The 85-foot-tall structure is a finely executed composition of white-painted steel, glass, marble and granite. Its sets of paired columns support a transparent barrel vault, the details of whose framework are recollective of old European conservatories. On brightly sunlighted days, the space sparkles.
Rising from the lower of the Wintergarden`s two levels are eight 40-foot palm trees of the real-but-embalmed variety that seems to have suddenly become popular. At the same level are clusters of tables and chairs, a few of them reserved for patrons of a white tablecloth restaurant that adjoins the garden but is largely in a conventional opaque-ceilinged space of its own. Even more tables-at which lunchtime brown baggers are welcome-are in a pair of nearby shop-lined arcades.
Yet the true focal point of the Wintergarden is ”Gem of the Lakes,” a bronze sculpture to which a vigorously churning fountain and stepped water basins are integral. It is the most pleasing site-specific art work wedded to the interior of a major Chicago building for many years.
Washington, D.C., artist Raymond Kaskey, who studied architecture at Yale, created ”Gem.” His earlier work includes ”Portlandia,” a popular sculpture that graces an otherwise boring Michael Graves building in Portland, Ore. Kaskey also designed and crafted architectural ornaments for Chicago`s new main library opening this fall on State Street.
While it is an original work of specific metaphorical intentions focusing on Chicago, ”Gem” will nonetheless evoke in many viewers a vision of Paul Manship`s famous ”Prometheus” sculpture in Rockefeller Plaza and perhaps even a subliminal take on Botticelli`s ”Birth of Venus.”
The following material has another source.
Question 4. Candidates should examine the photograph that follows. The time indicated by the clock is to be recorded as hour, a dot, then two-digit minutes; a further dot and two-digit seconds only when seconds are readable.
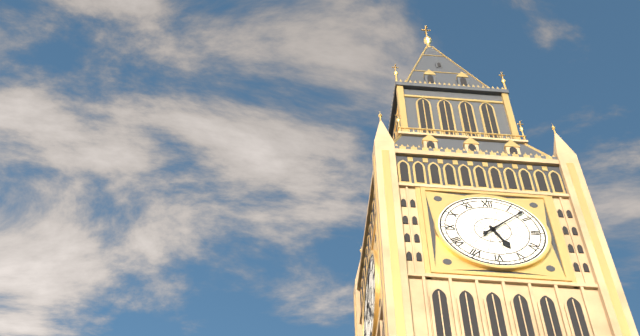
5.08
In any case, Kaskey`s 24-foot-tall figure of a bearded but robust old man kneeling above a huge water-deluged shell is an understandable, populist sort of work that is surely drawing admiration. One does not require a fine arts degree to tell a neighbor about it over the back fence.
It is no mere carping to observe that the glittering Wintergarden, filled with the sound of the fountain and looking quite smashing, nonetheless projects an ambiguous but vaguely intimidating quality common to shopping malls and other privately controlled ”public” spaces these days. The walkie talkie-toting security people who patrol such places preemptively veto any activity perceived as outside the bounds of normalcy. If you want to wear an apocalyptical sandwich board, you will have to go someplace like the Daley Civic Center.
Still, the urge to Disney-ize everything is a social aberration one can hardly blame on architects, and the Wintergarden at 311 and its ”Gem of the Lakes” is still one of the loveliest new sights in downtown Chicago. Put it on your sightseeing list even if you share the detestation of 311`s blazingly bright summit.